72 hours post surgery

I found this Web site Feb. 12, 2018, the day before I went in for total hip replacement surgery. But there’s even more to it than that. This would be my second hip surgery in six months. On May 8 I tripped on the sidewalk, stumbled and landed directly on the concrete with him left hip. It was a hard fall, but I was able to get up and walk the final mile of a six-mile run back to my house. I grabbed crutches (from a heel bone spur surgery a year prior), and two days later was using a cane. However, that Friday my leg felt tired and sore, and I went to Urgent Care to get an x-ray. Guess what? The urgent care didn’t have the right equipment. And the muscles in my upper leg seized, sending it into convulsions.
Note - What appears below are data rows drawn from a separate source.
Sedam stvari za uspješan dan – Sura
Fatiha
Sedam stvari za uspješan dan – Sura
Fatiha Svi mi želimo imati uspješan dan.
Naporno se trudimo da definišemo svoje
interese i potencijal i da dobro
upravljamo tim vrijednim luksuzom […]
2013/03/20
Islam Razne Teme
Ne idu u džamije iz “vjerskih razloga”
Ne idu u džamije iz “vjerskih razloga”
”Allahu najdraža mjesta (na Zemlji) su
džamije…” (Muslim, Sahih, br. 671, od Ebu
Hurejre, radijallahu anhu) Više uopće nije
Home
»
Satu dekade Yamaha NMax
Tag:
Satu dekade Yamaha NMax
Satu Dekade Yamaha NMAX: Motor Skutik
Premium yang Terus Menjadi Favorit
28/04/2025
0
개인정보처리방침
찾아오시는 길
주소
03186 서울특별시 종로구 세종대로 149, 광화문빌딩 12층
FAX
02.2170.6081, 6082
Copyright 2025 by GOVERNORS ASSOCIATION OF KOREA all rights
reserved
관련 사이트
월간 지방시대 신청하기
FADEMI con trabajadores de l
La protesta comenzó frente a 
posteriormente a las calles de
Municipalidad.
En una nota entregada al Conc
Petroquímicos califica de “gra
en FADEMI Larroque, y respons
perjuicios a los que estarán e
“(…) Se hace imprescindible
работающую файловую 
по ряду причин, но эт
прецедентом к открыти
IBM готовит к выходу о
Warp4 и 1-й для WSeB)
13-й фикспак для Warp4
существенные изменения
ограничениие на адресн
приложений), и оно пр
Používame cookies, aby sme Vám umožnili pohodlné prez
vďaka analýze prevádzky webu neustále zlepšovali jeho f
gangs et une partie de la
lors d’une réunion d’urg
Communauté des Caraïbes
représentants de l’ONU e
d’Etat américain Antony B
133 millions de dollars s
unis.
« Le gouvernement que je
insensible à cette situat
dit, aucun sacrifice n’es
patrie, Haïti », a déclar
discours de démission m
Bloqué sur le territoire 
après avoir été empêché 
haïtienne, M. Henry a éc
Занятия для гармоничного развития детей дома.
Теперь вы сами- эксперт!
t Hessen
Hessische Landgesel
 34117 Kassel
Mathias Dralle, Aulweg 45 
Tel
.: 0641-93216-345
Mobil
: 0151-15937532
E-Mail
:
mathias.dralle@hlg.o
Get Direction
Urgent Care folks had no clue what to do, gave me a muscle relaxer and suggested I get taken to ER. At that point I could barely drag my leg behind me. ER thought I had torn my abductor or maybe had a hernia. Both came back negative. They asked if I thought I’d broke my leg. I’ve been through bike crashes; I thought I knew if I’d broken something.

I figured I’d torn a couple muscles and–through massage and chiro–would recover. But two months later I still couldn’t put weight on it, and finally x-rayed it to find I’d fractured my hip. On August 9 I went through hip repair surgery, with five screws and a plate. My surgeon warned me there was a chance of the ball joint bone dying, but he thought the bones were very strong. On Thanksgiving I walked a 5K, and I thought I was back.

But by mid-December my leg started feeling weak, and by late January I was back on a cane. On Feb. 4 I went back to ER and found the ball joint bone was dying. On Feb. 13 I got a brand new ceramic-on-poly non-cement hip joint. I also had the old hardware removed, so for the next three weeks I have to be careful of putting full weight on the leg because I have five holes in the femur where screws use to be.

So there’s my story. I’m laying on the couch, avoiding flexing my hip more than 90 degrees, not crossing my legs and not turning my bad leg’s foot inside the knee. I’ve run nine marathons and three half-Ironmans. I’m not sure what the final goal will be, but I know I want to run again just so my final run is not the one where I fell and fractured my hip.

Thank you, everyone, for being out here. This Web site definitely gives me hope that I can run again.